### [Required action]
In the data below, find every line with the word "format" and copy it.
** Opening Dataset excerpts block **
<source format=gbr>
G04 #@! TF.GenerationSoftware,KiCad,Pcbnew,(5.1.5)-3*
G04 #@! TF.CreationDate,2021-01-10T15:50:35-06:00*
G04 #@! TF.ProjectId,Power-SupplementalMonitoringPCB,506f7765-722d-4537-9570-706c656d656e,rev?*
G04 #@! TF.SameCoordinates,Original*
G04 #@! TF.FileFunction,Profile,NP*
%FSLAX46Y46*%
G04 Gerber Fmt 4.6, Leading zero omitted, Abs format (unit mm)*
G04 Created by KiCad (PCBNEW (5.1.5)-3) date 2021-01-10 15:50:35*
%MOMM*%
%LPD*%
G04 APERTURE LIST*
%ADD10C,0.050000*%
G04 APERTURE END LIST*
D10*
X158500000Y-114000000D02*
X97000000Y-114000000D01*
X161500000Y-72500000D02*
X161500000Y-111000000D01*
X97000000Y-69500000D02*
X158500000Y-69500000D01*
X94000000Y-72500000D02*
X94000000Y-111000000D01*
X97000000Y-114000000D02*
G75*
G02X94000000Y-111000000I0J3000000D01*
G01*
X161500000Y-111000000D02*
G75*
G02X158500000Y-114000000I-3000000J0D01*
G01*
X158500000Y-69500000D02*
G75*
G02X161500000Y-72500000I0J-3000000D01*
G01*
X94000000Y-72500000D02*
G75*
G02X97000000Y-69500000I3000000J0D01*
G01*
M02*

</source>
** Closing Dataset excerpts block **
** Opening Dataset excerpts block **
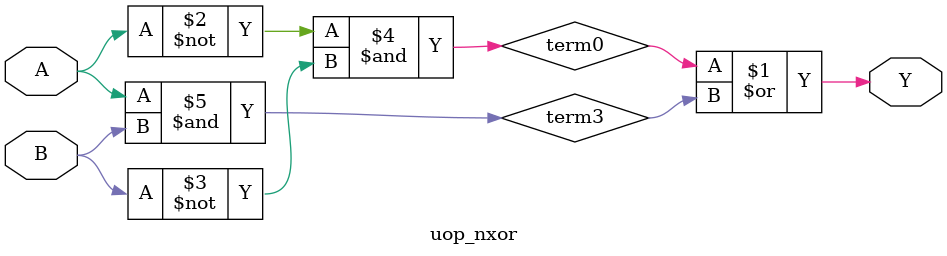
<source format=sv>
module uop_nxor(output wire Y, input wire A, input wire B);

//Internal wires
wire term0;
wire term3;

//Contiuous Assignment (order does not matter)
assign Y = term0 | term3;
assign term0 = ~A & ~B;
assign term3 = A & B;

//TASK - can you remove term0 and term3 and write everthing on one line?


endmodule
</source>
** Closing Dataset excerpts block **
### [Task answer]
<source format=gbr>
G04 Gerber Fmt 4.6, Leading zero omitted, Abs format (unit mm)*
<source format=sv>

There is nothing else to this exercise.